▶ _Problem requirements_
Exclude all pictures. Then restate, word for word, the entries from the first line through the line that contains "0 Thick line with rounded ends*".

Segment Start: Available data

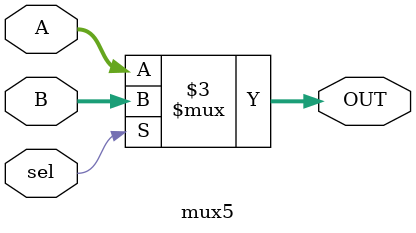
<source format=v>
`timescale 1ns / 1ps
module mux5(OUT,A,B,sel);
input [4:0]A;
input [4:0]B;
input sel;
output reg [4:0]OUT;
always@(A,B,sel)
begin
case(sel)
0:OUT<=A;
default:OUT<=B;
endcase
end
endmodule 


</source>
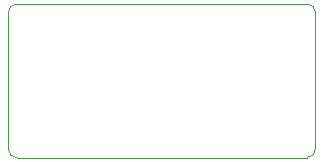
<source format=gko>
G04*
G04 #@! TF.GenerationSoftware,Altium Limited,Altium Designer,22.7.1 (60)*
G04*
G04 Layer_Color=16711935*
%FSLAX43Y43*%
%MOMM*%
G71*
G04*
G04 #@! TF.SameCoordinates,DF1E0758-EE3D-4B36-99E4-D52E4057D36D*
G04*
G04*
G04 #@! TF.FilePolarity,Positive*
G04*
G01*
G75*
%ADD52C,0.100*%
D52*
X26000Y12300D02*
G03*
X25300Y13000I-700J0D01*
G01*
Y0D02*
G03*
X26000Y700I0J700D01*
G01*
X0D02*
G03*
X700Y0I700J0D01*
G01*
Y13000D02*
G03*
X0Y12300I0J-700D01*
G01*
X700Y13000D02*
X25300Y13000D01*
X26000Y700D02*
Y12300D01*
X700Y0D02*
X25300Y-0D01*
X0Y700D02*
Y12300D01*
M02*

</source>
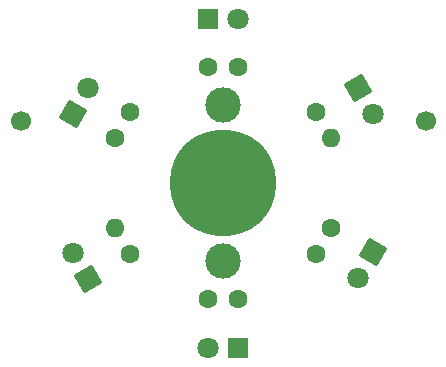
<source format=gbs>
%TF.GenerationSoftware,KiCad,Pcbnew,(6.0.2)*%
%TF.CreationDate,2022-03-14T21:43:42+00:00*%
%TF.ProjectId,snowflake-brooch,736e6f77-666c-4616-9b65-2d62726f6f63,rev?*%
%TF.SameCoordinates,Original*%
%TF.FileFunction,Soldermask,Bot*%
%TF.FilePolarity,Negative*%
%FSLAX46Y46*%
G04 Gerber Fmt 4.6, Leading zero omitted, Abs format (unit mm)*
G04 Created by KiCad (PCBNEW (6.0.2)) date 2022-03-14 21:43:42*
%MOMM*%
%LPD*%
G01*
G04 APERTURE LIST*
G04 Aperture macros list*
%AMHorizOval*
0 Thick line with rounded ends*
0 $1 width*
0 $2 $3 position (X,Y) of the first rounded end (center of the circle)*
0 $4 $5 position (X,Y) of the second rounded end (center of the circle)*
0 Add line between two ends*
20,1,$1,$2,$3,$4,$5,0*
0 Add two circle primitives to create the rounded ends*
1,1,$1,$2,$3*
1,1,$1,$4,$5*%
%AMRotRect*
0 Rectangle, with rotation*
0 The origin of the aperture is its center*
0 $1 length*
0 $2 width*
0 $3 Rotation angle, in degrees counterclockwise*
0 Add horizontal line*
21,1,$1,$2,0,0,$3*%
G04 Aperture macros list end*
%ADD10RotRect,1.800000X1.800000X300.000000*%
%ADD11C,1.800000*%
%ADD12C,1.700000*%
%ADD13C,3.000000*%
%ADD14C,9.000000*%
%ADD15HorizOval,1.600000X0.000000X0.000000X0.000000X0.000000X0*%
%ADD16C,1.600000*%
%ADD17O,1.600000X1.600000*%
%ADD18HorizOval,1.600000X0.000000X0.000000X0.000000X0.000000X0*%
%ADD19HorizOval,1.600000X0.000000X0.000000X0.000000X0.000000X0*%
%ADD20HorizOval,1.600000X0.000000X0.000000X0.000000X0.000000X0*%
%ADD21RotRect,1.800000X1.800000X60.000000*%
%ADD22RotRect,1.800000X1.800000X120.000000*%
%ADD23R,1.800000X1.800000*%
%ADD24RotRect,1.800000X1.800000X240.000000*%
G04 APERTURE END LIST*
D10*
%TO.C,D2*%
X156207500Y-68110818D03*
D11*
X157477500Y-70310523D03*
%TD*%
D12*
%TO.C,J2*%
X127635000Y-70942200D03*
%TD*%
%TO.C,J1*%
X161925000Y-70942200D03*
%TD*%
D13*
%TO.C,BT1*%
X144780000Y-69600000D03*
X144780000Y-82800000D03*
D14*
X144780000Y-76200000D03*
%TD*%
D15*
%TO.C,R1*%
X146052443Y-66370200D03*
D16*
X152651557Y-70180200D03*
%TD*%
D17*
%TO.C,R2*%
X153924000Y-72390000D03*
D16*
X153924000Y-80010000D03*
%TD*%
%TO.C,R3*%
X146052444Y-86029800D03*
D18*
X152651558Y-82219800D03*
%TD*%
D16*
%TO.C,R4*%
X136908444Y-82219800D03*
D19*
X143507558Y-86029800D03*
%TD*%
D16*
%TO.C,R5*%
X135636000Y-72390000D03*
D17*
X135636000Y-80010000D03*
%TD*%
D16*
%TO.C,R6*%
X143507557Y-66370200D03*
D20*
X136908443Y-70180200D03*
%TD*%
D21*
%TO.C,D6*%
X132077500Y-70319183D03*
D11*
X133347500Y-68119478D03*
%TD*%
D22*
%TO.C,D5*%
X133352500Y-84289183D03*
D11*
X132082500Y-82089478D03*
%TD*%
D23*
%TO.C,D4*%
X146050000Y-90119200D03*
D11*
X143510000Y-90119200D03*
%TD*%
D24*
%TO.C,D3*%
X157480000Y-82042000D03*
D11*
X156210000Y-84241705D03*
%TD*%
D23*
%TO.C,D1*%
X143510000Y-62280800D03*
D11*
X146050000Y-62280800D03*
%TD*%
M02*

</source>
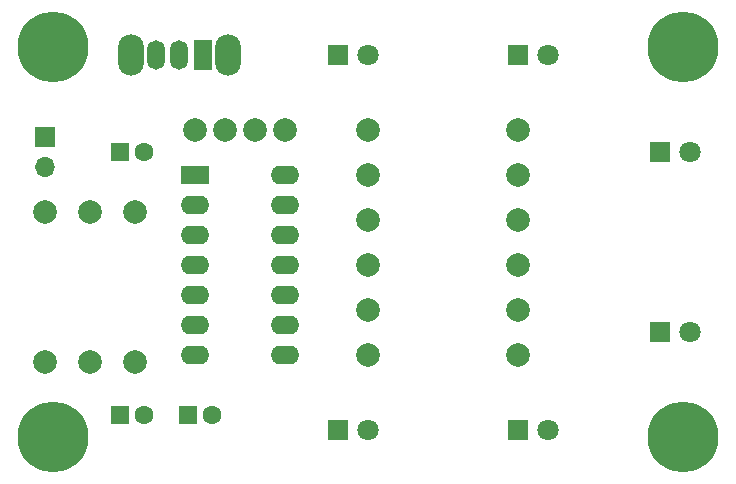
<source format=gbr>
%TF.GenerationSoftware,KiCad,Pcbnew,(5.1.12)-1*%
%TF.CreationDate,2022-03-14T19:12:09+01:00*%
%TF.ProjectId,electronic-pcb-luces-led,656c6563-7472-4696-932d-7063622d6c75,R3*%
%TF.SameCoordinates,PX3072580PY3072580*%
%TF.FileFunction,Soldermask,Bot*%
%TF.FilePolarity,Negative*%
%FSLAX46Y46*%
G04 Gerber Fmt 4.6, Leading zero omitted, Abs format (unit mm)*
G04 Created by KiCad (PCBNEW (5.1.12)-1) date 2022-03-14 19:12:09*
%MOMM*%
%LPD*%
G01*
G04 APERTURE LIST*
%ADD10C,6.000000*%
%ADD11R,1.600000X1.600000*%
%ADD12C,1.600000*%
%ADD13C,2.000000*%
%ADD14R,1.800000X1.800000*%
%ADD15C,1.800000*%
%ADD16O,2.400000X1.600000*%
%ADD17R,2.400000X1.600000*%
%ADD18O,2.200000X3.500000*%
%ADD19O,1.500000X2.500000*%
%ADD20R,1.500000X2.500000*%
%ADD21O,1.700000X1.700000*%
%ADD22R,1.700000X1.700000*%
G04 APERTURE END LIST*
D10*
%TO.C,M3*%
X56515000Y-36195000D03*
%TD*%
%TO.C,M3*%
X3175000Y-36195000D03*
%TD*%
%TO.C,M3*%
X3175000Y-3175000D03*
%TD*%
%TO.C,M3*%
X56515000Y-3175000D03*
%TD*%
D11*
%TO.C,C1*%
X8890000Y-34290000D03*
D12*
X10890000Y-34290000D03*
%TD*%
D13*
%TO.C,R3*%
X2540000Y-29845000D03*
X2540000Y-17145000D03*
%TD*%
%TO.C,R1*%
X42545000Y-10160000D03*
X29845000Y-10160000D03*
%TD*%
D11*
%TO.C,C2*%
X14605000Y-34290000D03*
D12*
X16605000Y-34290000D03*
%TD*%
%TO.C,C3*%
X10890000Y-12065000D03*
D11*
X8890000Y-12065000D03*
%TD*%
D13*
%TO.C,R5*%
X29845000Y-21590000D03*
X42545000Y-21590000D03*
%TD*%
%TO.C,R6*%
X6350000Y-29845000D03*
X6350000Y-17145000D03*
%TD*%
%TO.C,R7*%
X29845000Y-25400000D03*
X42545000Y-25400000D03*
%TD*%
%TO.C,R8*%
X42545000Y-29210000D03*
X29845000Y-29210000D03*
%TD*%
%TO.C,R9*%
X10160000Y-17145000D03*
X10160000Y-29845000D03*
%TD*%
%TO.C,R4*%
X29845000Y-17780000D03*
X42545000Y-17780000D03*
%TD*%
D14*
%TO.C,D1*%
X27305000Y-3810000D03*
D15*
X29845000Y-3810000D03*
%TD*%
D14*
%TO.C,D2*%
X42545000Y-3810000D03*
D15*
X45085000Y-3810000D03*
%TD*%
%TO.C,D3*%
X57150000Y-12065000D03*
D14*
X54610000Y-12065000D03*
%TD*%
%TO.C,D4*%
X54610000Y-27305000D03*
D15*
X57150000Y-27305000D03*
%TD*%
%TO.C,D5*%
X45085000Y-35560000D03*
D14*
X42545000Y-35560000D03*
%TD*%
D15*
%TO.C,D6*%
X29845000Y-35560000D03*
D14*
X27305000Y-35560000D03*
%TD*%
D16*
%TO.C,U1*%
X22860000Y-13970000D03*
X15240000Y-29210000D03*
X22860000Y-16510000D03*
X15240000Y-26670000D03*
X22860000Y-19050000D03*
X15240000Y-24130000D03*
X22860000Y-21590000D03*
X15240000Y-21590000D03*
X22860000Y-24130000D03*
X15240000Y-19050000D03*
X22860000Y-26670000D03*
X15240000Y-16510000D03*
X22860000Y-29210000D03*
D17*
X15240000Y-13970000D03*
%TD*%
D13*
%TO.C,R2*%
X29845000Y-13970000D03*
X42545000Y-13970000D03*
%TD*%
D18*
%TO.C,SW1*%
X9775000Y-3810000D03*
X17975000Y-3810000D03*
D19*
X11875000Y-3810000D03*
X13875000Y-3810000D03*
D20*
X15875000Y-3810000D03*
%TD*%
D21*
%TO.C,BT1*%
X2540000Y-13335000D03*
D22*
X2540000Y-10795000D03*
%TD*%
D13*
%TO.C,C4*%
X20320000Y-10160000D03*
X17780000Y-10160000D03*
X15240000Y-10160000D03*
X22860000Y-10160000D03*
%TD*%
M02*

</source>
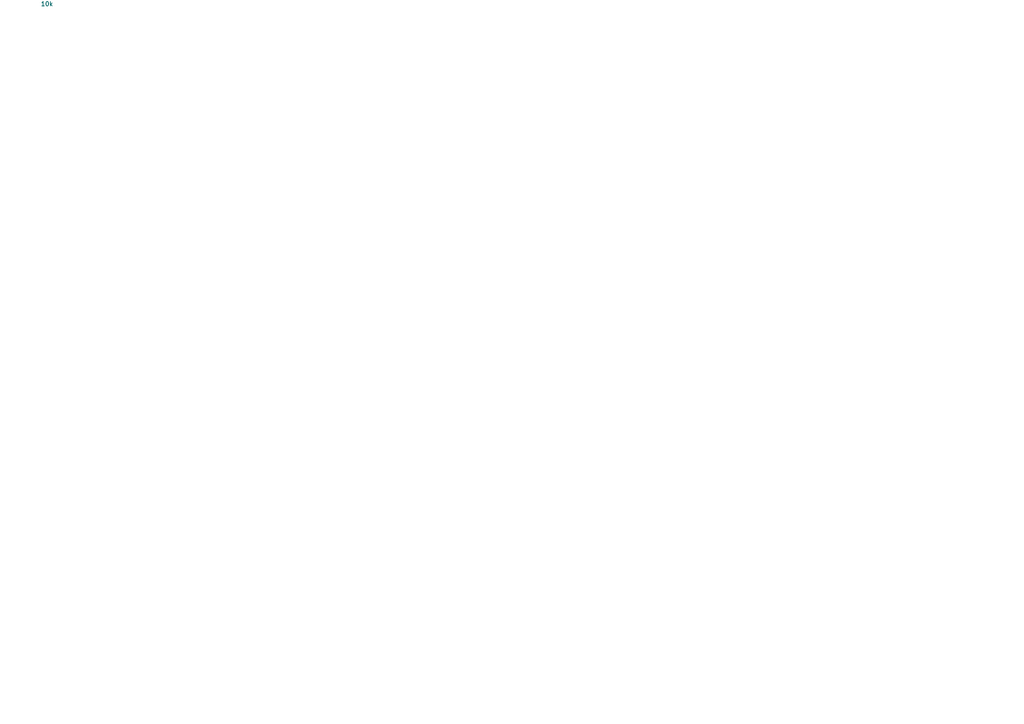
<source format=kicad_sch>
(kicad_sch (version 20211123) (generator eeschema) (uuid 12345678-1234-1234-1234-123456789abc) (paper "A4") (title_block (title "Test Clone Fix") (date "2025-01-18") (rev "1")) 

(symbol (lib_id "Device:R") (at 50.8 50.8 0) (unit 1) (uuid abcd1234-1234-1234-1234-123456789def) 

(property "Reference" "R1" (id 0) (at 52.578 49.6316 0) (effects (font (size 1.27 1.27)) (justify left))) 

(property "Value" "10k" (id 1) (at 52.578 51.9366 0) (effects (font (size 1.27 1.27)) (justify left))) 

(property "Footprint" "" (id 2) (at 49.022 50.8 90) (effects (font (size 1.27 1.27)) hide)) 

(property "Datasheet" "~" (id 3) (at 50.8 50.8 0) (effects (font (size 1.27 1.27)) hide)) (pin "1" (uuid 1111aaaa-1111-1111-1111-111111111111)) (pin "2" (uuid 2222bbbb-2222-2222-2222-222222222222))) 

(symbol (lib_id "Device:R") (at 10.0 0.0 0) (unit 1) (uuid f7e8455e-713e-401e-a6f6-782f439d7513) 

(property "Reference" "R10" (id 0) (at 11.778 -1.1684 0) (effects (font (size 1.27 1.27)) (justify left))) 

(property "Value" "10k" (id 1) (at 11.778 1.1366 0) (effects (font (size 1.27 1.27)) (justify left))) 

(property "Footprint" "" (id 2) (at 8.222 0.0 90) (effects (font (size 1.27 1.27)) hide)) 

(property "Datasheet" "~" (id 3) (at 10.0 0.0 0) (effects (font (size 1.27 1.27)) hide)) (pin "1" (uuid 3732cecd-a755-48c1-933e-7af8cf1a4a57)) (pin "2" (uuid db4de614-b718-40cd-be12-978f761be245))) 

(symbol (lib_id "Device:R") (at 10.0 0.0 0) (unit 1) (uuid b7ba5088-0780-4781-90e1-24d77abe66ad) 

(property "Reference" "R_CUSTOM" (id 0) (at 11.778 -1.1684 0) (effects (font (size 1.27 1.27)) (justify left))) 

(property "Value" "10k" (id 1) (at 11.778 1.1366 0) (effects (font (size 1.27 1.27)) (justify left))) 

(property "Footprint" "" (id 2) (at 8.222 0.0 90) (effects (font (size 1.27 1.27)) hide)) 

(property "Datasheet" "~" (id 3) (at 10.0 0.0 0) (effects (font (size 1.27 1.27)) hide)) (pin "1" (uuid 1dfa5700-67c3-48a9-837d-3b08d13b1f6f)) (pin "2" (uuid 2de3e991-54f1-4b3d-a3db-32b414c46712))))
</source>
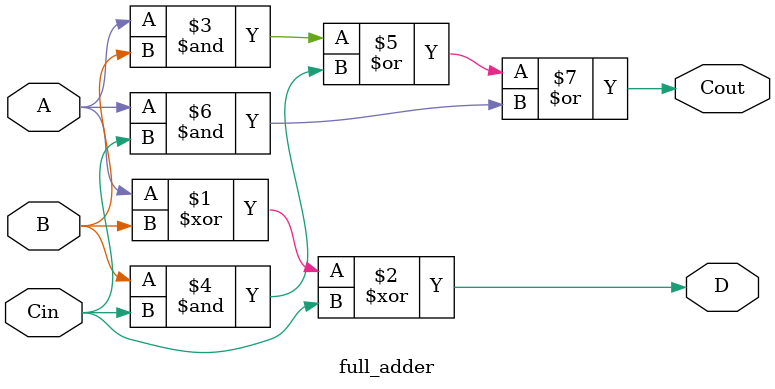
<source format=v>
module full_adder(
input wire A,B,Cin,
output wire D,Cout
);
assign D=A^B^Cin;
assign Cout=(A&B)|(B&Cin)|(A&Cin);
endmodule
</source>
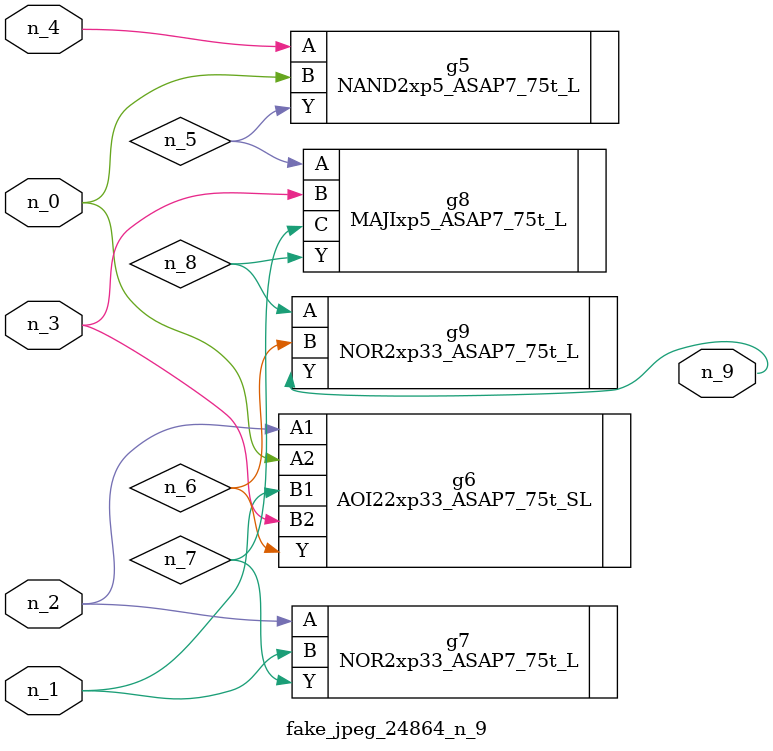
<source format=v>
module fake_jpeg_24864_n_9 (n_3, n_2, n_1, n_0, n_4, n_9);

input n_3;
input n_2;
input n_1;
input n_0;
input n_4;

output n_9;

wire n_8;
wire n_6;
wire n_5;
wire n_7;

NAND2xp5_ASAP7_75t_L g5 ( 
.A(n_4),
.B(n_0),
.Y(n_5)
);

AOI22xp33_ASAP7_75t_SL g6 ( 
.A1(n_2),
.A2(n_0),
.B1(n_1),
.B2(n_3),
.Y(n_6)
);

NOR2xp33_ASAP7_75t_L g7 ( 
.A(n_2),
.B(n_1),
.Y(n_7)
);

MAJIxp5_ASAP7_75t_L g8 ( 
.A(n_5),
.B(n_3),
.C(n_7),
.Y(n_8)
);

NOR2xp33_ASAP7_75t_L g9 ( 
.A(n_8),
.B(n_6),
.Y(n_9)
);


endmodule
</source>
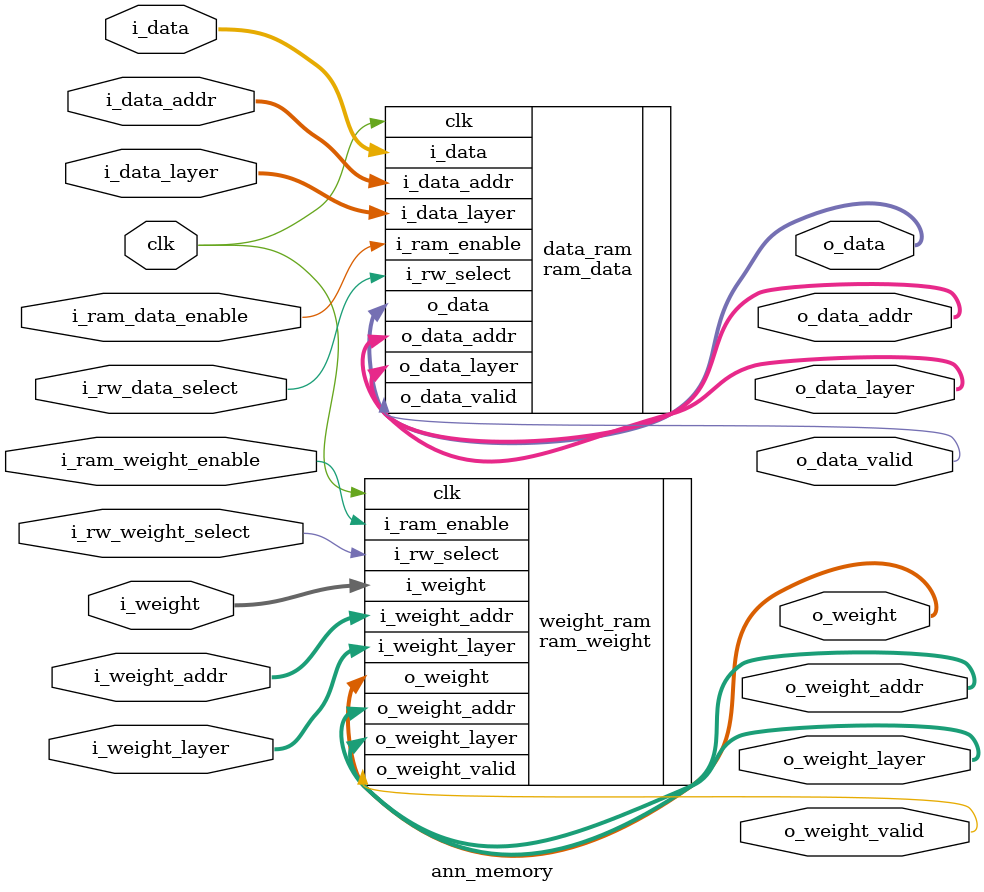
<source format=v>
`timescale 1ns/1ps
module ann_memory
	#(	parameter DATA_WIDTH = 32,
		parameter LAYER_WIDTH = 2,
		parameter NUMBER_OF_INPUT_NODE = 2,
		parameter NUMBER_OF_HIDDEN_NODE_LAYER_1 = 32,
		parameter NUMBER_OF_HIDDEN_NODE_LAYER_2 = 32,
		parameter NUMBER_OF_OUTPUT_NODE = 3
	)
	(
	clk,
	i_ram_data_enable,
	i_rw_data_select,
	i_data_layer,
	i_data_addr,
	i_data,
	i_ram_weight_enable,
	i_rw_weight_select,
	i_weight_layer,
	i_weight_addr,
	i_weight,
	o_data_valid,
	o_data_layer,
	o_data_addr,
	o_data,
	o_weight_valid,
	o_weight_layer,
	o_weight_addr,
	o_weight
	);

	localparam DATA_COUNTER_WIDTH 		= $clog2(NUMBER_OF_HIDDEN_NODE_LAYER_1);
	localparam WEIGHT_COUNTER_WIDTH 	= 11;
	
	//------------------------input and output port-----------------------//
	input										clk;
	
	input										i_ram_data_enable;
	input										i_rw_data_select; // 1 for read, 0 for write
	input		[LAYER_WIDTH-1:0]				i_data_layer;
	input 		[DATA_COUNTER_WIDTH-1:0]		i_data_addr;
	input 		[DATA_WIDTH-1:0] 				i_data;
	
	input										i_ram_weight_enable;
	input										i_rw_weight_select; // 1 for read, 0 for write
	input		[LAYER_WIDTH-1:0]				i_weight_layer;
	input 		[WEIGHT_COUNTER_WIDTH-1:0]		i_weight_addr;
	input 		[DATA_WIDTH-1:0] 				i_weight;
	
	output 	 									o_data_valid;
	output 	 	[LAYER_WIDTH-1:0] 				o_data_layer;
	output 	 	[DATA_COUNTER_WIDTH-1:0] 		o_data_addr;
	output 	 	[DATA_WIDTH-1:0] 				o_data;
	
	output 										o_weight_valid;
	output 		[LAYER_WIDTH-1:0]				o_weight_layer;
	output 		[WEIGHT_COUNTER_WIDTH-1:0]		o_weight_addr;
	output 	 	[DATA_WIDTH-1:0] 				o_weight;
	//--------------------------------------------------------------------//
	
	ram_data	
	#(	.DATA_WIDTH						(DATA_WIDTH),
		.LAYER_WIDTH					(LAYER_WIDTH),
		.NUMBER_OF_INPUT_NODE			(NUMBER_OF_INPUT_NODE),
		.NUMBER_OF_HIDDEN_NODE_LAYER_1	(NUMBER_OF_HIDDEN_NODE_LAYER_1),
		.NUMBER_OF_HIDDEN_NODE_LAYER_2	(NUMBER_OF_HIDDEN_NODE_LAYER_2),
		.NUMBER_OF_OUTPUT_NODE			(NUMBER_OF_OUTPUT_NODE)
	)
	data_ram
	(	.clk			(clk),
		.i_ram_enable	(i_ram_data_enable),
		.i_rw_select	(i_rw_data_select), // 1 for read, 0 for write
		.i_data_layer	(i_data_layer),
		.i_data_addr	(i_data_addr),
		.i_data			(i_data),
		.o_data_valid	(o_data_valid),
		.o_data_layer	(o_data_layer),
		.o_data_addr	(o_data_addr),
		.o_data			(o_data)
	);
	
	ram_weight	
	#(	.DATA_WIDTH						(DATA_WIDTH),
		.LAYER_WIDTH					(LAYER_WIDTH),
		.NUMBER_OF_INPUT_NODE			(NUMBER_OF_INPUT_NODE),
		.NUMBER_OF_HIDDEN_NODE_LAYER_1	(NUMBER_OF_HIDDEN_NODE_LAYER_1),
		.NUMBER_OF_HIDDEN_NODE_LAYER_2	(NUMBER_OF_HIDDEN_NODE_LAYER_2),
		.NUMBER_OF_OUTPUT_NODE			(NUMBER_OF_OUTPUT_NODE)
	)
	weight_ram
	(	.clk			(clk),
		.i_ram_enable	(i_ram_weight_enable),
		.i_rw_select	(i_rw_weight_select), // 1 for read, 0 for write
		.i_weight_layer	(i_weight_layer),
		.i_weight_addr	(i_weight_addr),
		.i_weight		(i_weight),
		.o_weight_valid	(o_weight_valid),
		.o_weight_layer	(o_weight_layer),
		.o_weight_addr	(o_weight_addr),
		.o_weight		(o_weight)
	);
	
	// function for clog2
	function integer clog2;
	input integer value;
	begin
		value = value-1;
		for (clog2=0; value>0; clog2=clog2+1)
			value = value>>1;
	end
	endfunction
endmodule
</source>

Segment End: Available data

▶ _Solution to this task_
<source format=v>
`timescale 1ns / 1ps
module mux5(OUT,A,B,sel);
input [4:0]A;
input [4:0]B;
input sel;
output reg [4:0]OUT;
always@(A,B,sel)
begin
case(sel)
0:OUT<=A;
default:OUT<=B;
endcase
end
endmodule 


</source>
<source format=gko>
G04*
G04 #@! TF.GenerationSoftware,Altium Limited,Altium Designer,22.7.1 (60)*
G04*
G04 Layer_Color=16711935*
%FSLAX43Y43*%
%MOMM*%
G71*
G04*
G04 #@! TF.SameCoordinates,DF1E0758-EE3D-4B36-99E4-D52E4057D36D*
G04*
G04*
G04 #@! TF.FilePolarity,Positive*
G04*
G01*
G75*
%ADD52C,0.100*%
D52*
X26000Y12300D02*
G03*
X25300Y13000I-700J0D01*
G01*
Y0D02*
G03*
X26000Y700I0J700D01*
G01*
X0D02*
G03*
X700Y0I700J0D01*
G01*
Y13000D02*
G03*
X0Y12300I0J-700D01*
G01*
X700Y13000D02*
X25300Y13000D01*
X26000Y700D02*
Y12300D01*
X700Y0D02*
X25300Y-0D01*
X0Y700D02*
Y12300D01*
M02*

</source>
<source format=gbs>
%TF.GenerationSoftware,KiCad,Pcbnew,(6.0.2)*%
%TF.CreationDate,2022-03-14T21:43:42+00:00*%
%TF.ProjectId,snowflake-brooch,736e6f77-666c-4616-9b65-2d62726f6f63,rev?*%
%TF.SameCoordinates,Original*%
%TF.FileFunction,Soldermask,Bot*%
%TF.FilePolarity,Negative*%
%FSLAX46Y46*%
G04 Gerber Fmt 4.6, Leading zero omitted, Abs format (unit mm)*
G04 Created by KiCad (PCBNEW (6.0.2)) date 2022-03-14 21:43:42*
%MOMM*%
%LPD*%
G01*
G04 APERTURE LIST*
G04 Aperture macros list*
%AMHorizOval*
0 Thick line with rounded ends*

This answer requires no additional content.